* _WHAT IS NEEDED_: Omitting every picture, output the records below exactly, please.

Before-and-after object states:
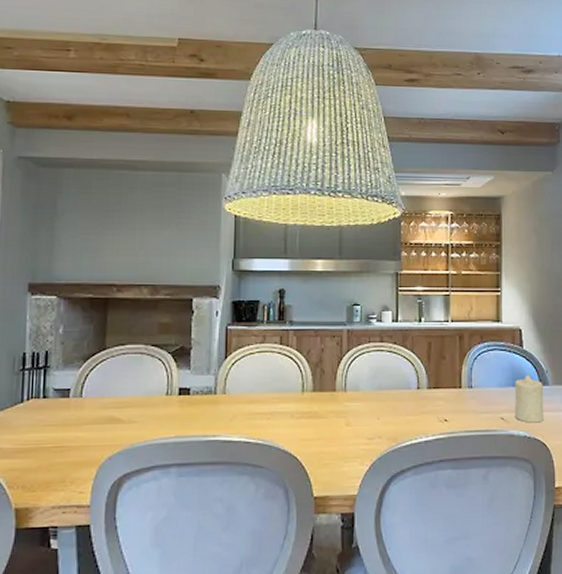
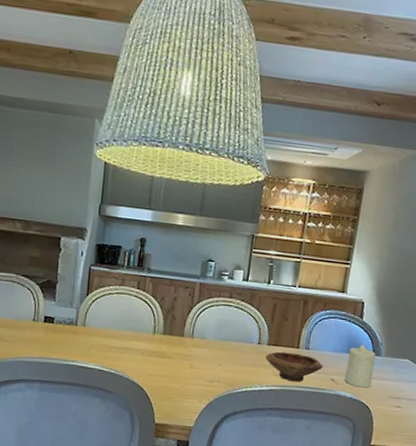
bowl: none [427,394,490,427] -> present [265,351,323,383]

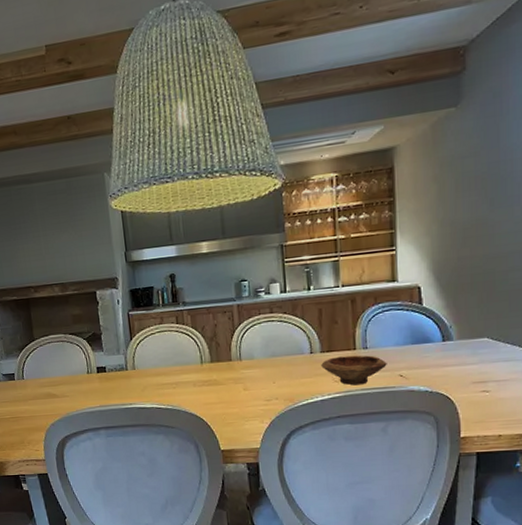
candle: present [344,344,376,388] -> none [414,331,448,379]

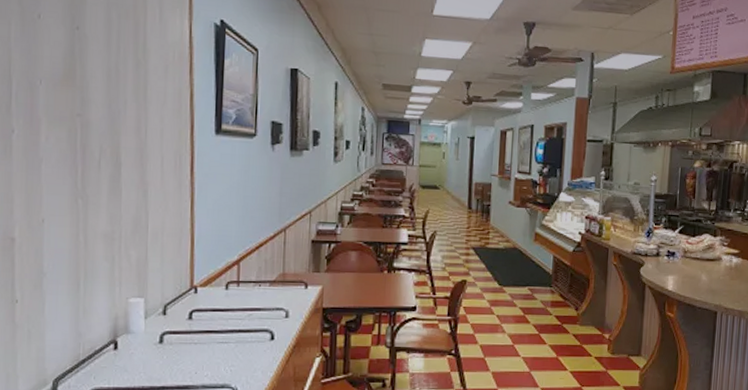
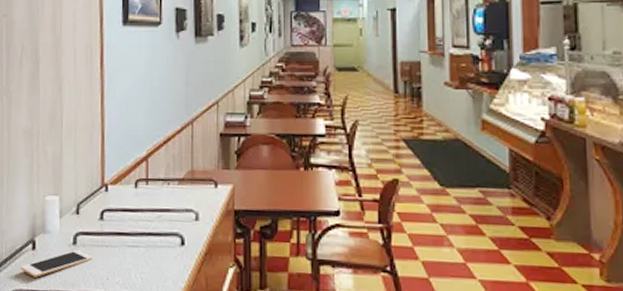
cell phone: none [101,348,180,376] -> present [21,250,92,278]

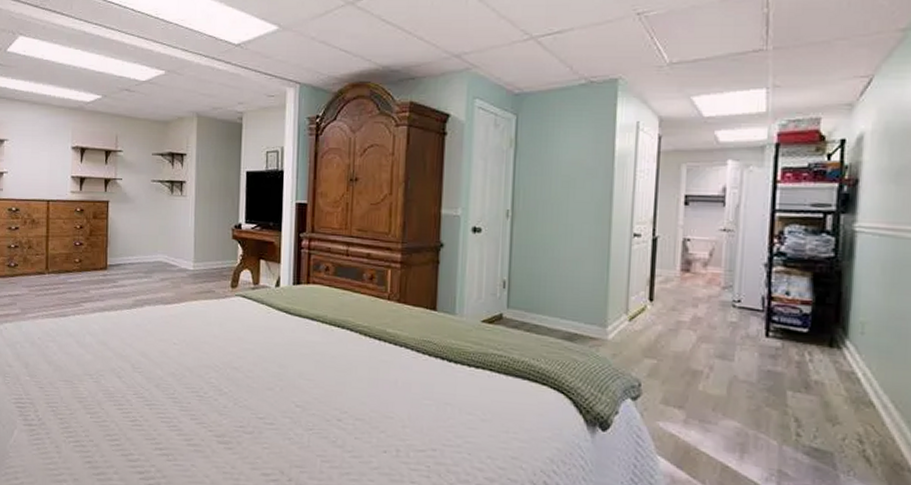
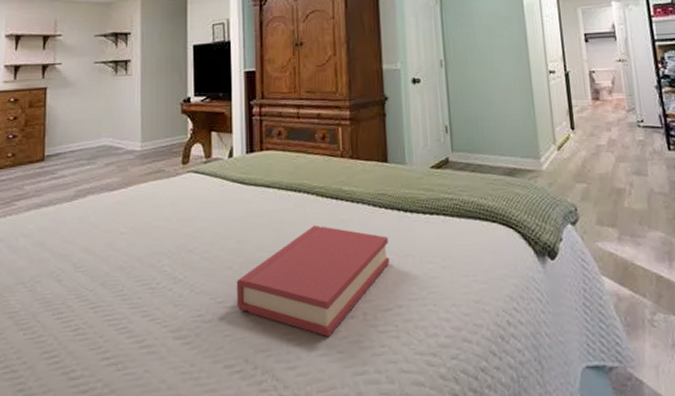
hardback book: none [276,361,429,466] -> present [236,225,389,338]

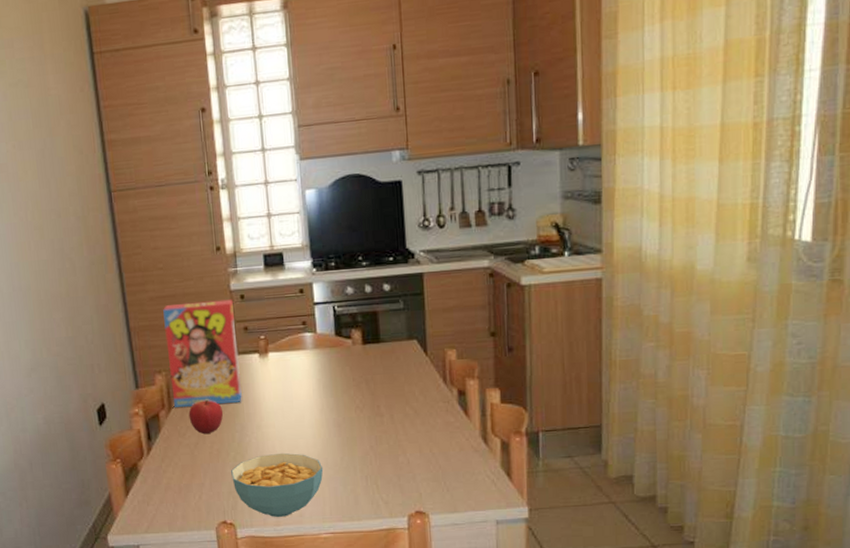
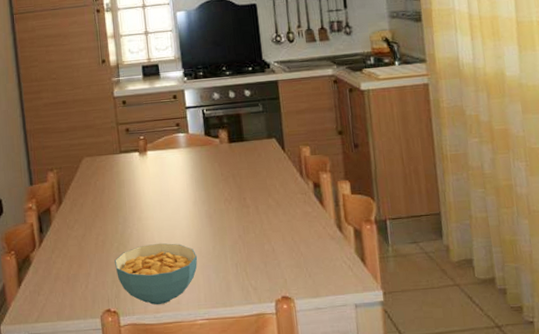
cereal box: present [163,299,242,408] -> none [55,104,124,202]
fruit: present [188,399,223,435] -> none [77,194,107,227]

* _REPLY_:
bowl: none [427,394,490,427] -> present [265,351,323,383]

candle: present [344,344,376,388] -> none [414,331,448,379]

cell phone: none [101,348,180,376] -> present [21,250,92,278]

hardback book: none [276,361,429,466] -> present [236,225,389,338]

cereal box: present [163,299,242,408] -> none [55,104,124,202]
fruit: present [188,399,223,435] -> none [77,194,107,227]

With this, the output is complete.